Ok, I'm back on the forum and ready to restart my journey. It seems I've taken a long vacation from doing what I need to do...kind of like nearly 2 years. I haven't gained any weight back, I just haven't lost any. So now it begins...I am determined to do this.
Just a recap. I was banded in Oct 2009. My journey began at 309. I had great success early on then I, let me stress I stopped doing what I needed to do. For at least 18 months I have been up and down from 245-252. The lowest I have ever been with the band was 237 for maybe a minute on one random day. I usually stayed between 242-245.
I have decided that I have slacked off long enough. I have gone more regulary to the doctor for fills. It had been nearly a year since my last one when I went back in April. I went again in June and again just yesterday.
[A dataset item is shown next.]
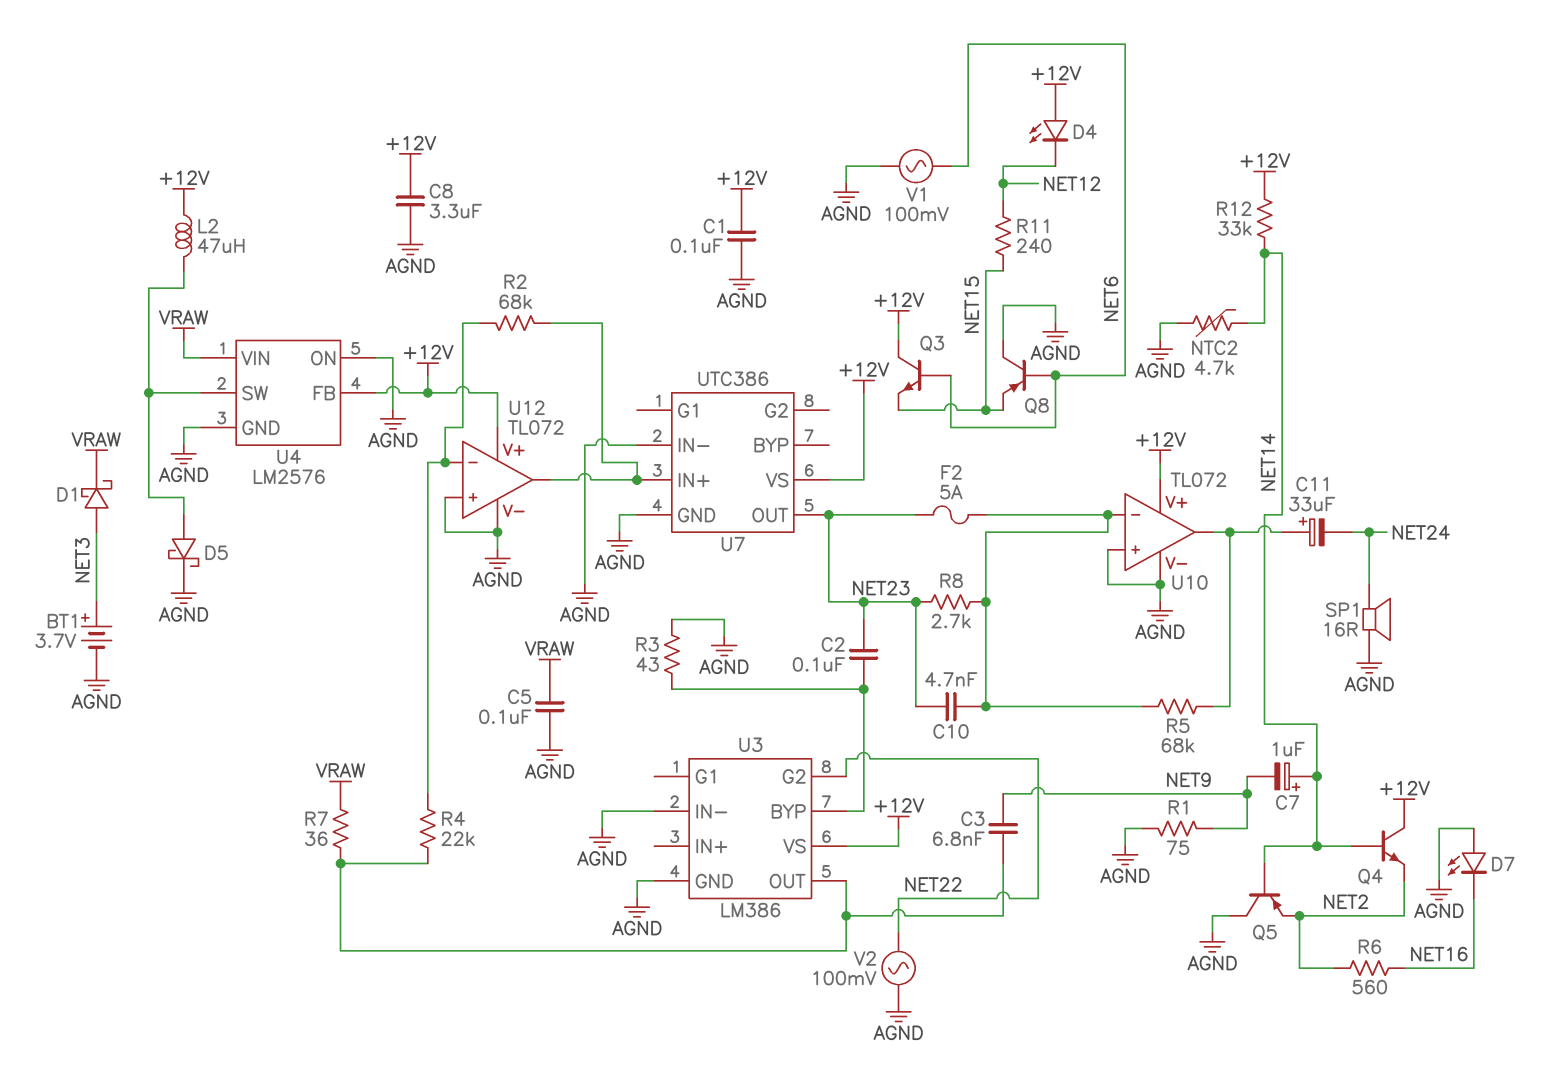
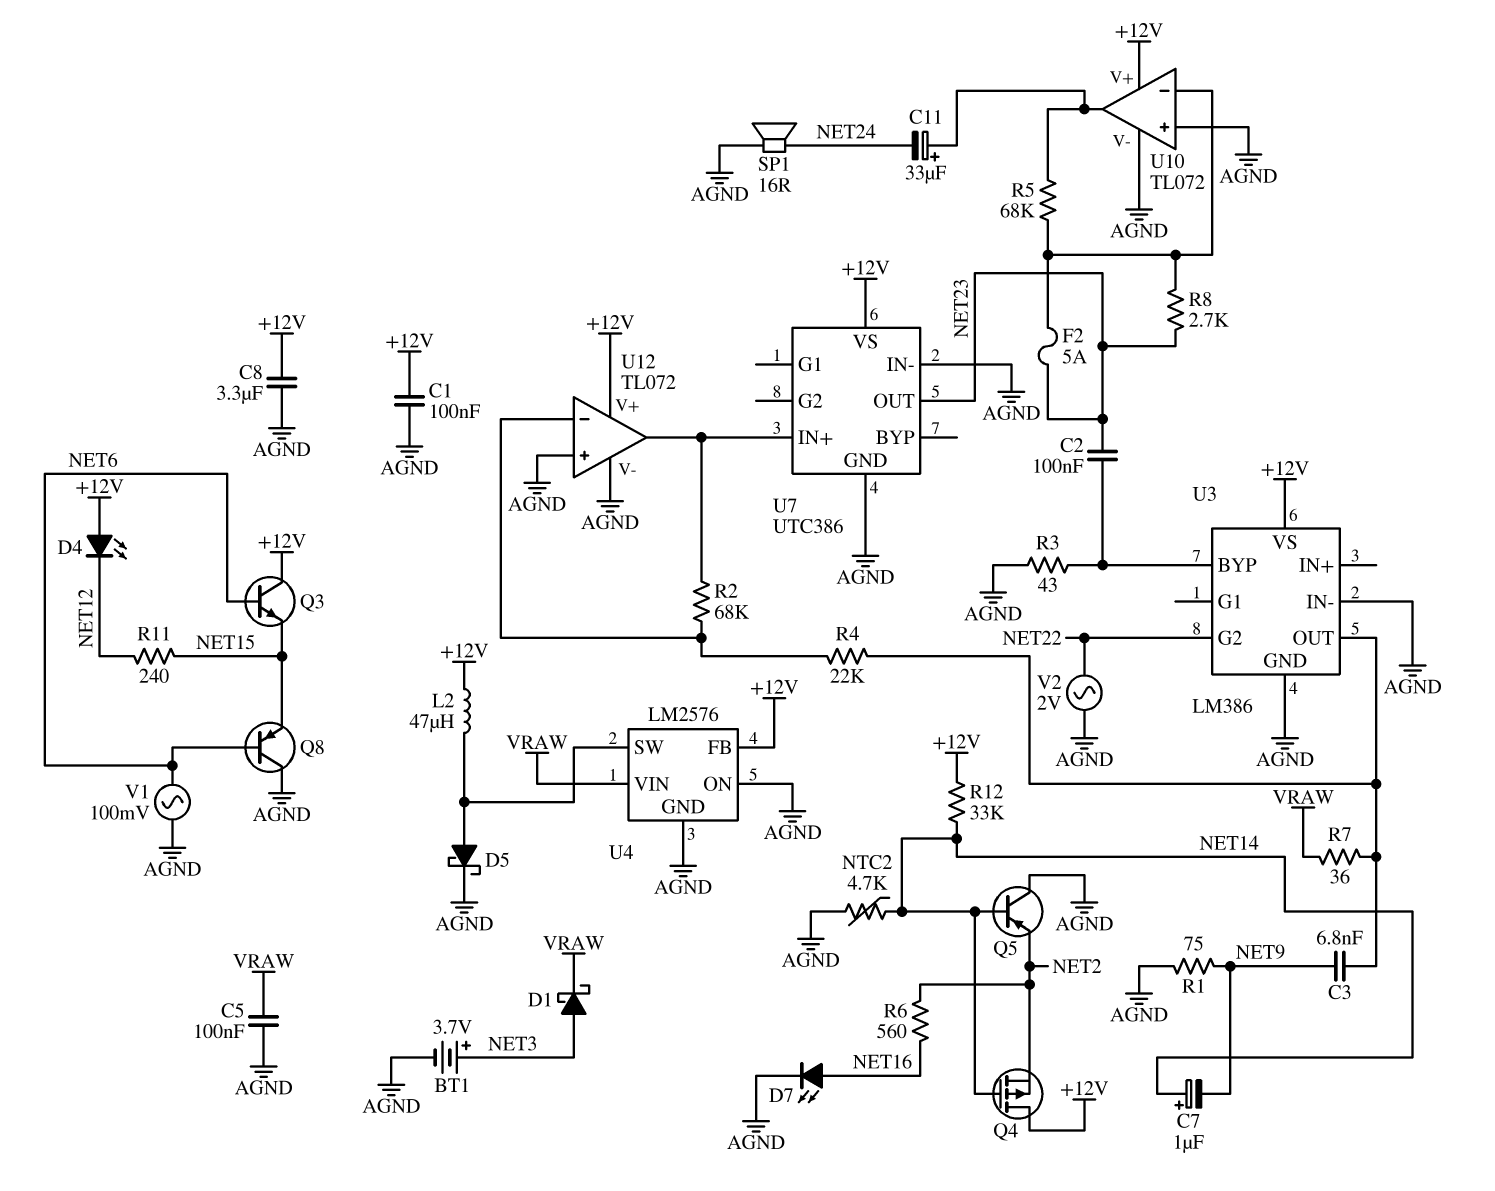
C10: 4.7nF (NET23, U10/in-) -> none
D7: LED (A AGND, K NET16) -> LED (A NET16, K AGND)
Q4: NPN (B NET14, C +12V, E NET2) -> PMOS (G NET14, D +12V, S NET2)
V2: AC 100mV (AGND, NET22) -> AC 2V (AGND, NET22)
I have to wrap my head around the fact that it doesn't matter how many ccs are in my band (9ccs in a 10cc realize band) but how my body is reacting to what I'm doing or not doing.
I have started going to water aerobics for 2 weeks now. I try to go three times a week Mon/Wed/Fri mornings. I know this will change once school starts. I'll only be able to go twice a week on Tues/Thurs afternoons if I'm lucky. I am determined to make this a priority. I'm planning on cutting back my after school hours to one day week for tutoring this year. I'm not going to stay in that building until 7pm this year. I am also going to be back in grad school to earn the next level of certification. I think more than ever, I will need the exercise of either water aerobics or Curves as an outlet for stress.
I am blessed to have a supportive family. My husband and son are wonderful. My son, who is 19, always talks about whether I should really try to eat something. He worries. My husband is there for whatever I need. Last night I had such painful gas trapped as I was trying to sleep that he woke up and rubbed my back for 30 minutes in the middle of the night when he had to get up and go to work.
So I guess in rambling about all of this, I am trying to tell myself that I have no excuses. So here I go!